**About this exercise**: Print all the data that follows exactly, images excluded.

**Data to process**:
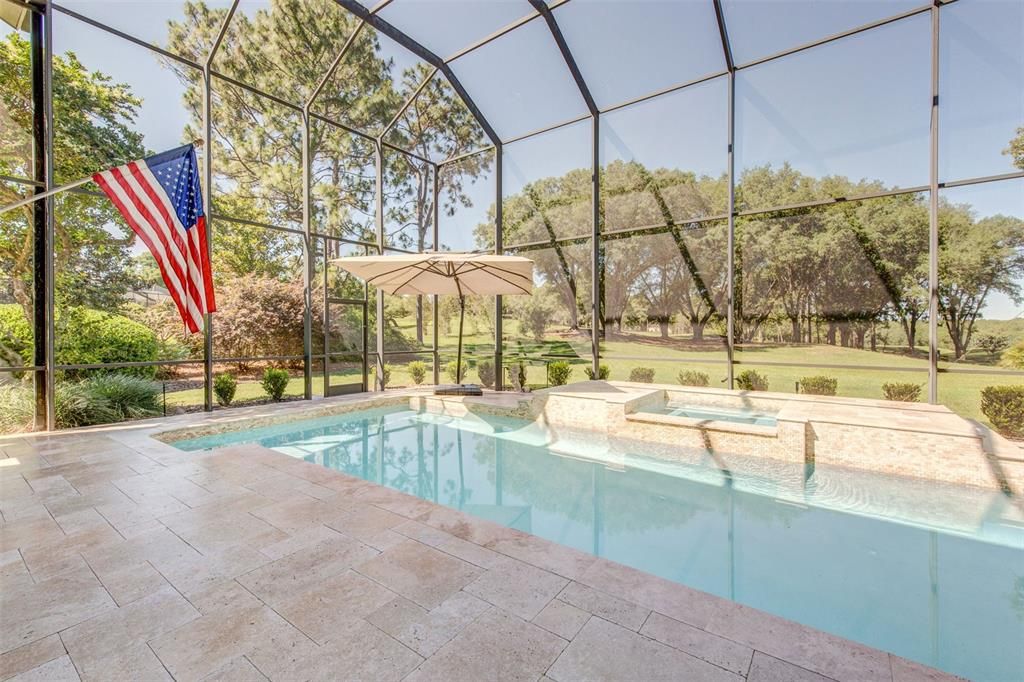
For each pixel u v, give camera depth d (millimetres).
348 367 10977
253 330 9664
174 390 8531
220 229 9289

**Answer to the exercise**:
For each pixel u v, give camera depth d (millimetres).
348 367 10977
253 330 9664
174 390 8531
220 229 9289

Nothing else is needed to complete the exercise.